··· Available data ···
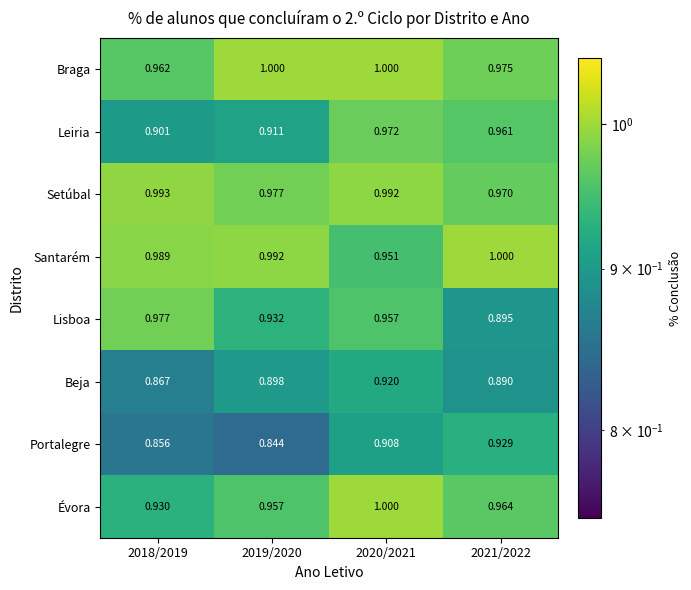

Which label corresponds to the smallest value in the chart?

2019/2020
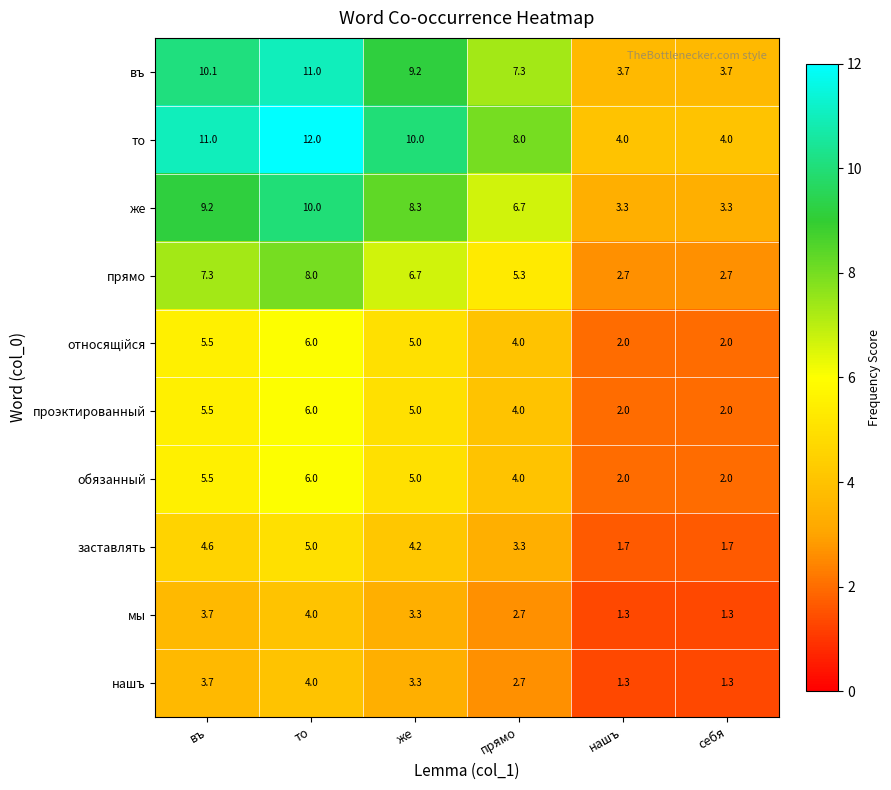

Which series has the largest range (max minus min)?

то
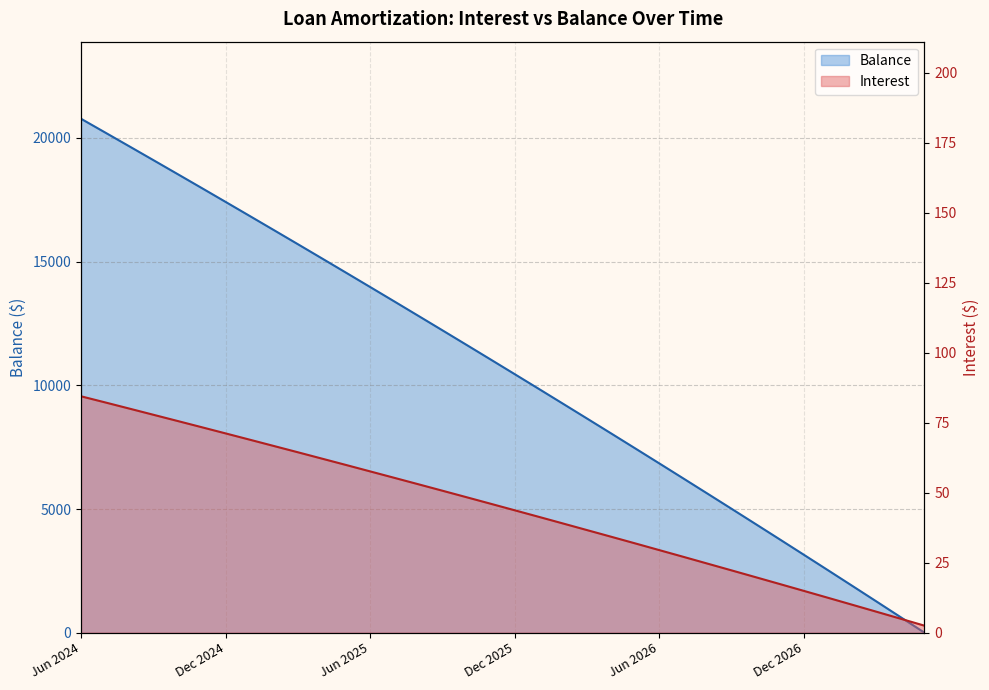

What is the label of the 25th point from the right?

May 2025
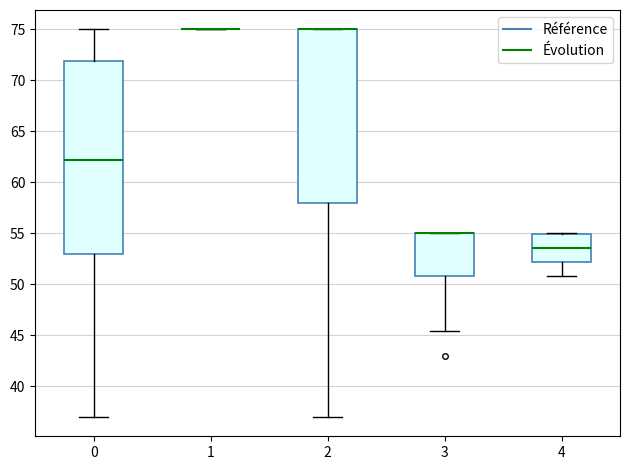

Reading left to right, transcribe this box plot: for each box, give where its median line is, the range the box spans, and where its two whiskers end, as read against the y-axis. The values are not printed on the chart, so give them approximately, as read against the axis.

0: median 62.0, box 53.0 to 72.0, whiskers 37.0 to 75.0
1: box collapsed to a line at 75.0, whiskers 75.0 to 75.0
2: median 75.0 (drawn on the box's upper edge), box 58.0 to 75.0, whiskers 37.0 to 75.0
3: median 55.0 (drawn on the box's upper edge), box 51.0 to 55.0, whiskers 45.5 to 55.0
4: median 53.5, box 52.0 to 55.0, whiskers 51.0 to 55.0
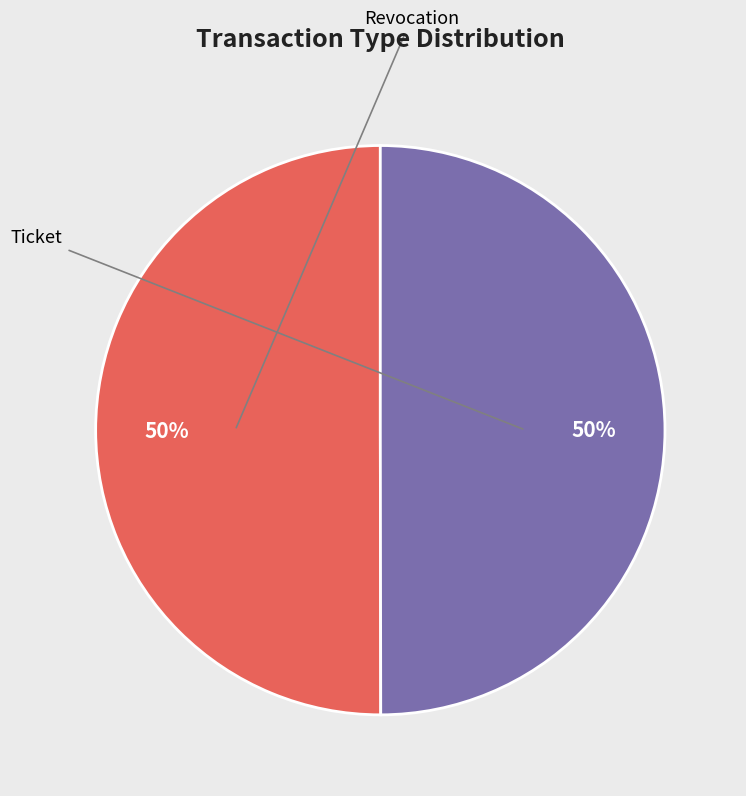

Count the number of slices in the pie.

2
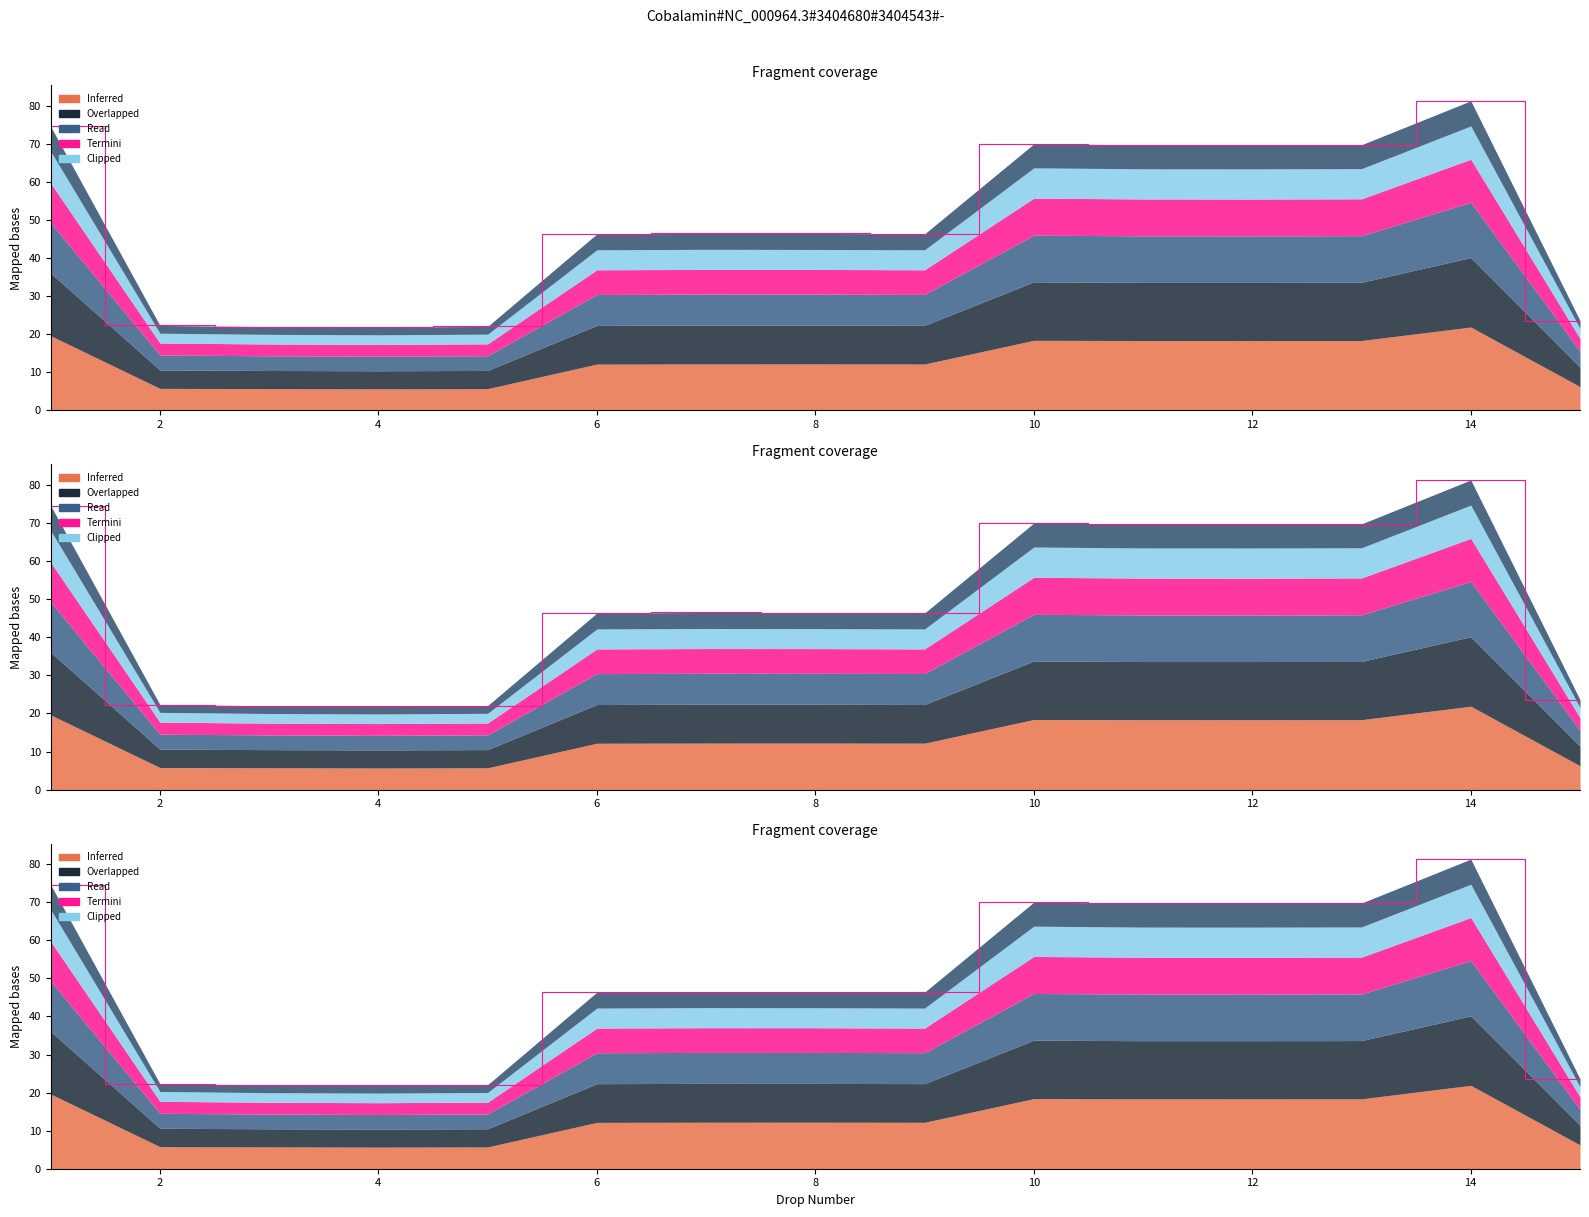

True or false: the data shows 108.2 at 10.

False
···
Copy the text of all six records above word for word, leaving out the pictures.

Which label corresponds to the smallest value in the chart?

2019/2020

Which series has the largest range (max minus min)?

то

What is the label of the 25th point from the right?

May 2025

Reading left to right, transcribe this box plot: for each box, give where its median line is, the range the box spans, and where its two whiskers end, as read against the y-axis. The values are not printed on the chart, so give them approximately, as read against the axis.

0: median 62.0, box 53.0 to 72.0, whiskers 37.0 to 75.0
1: box collapsed to a line at 75.0, whiskers 75.0 to 75.0
2: median 75.0 (drawn on the box's upper edge), box 58.0 to 75.0, whiskers 37.0 to 75.0
3: median 55.0 (drawn on the box's upper edge), box 51.0 to 55.0, whiskers 45.5 to 55.0
4: median 53.5, box 52.0 to 55.0, whiskers 51.0 to 55.0

Count the number of slices in the pie.

2

True or false: the data shows 108.2 at 10.

False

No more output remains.